Asian markets still in negative zone, fear spreads
All Asian exchanges lose ground. US and European rescue plans do not remove concern over a worldwide economic crisis.
Hong Kong (AsiaNews/Agencies) – Asian markets continue to plunge. Despite Washington's US$ 700 billion bank rescue plan investors fear an overall slowdown of the economy. Meanwhile the financial crisis reaches Europe.

Hong Kong’s exchange was down 3.4 per cent. Shanghai, which reopened today after a week break, dropped 3.5 per cent despite regulators’ attempts to support the market. Japan's Nikkei stock average plunged 5 per cent by mid-morning. Markets in South Korea, Singapore and Thailand also fell sharply.
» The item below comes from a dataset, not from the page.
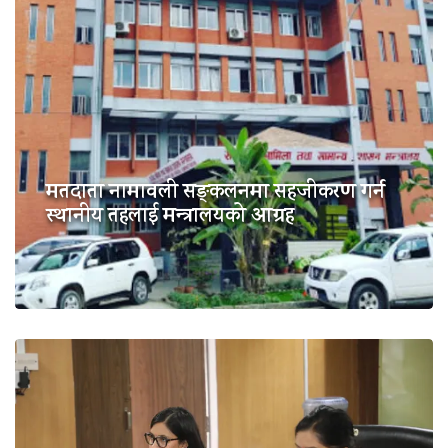
मतदाता नामावली सङ्कलनमा सहजीकरण गर्न
स्थानीय तहलाई मन्त्रालयको आग्रह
Indonesia's key index plunged more than 5 percent.

Germany's announcement Sunday of a rescue package for Hypo Real Estate, the country's second-biggest commercial property lender, is good news but also a sign that Europe too is having to prop up the financial sector.

Similar problems are affecting banks in the United Kingdom, Belgium and France.

European leaders pledged action to avoid financial chaos, but fears remain that consumption in the United States and Europe will drop, causing a slowdown in the world economy.

According to some analysts the US rescue plan is coming too late since the country’s economy is already in a recession.

Last month alone the US lost 150,000 jobs.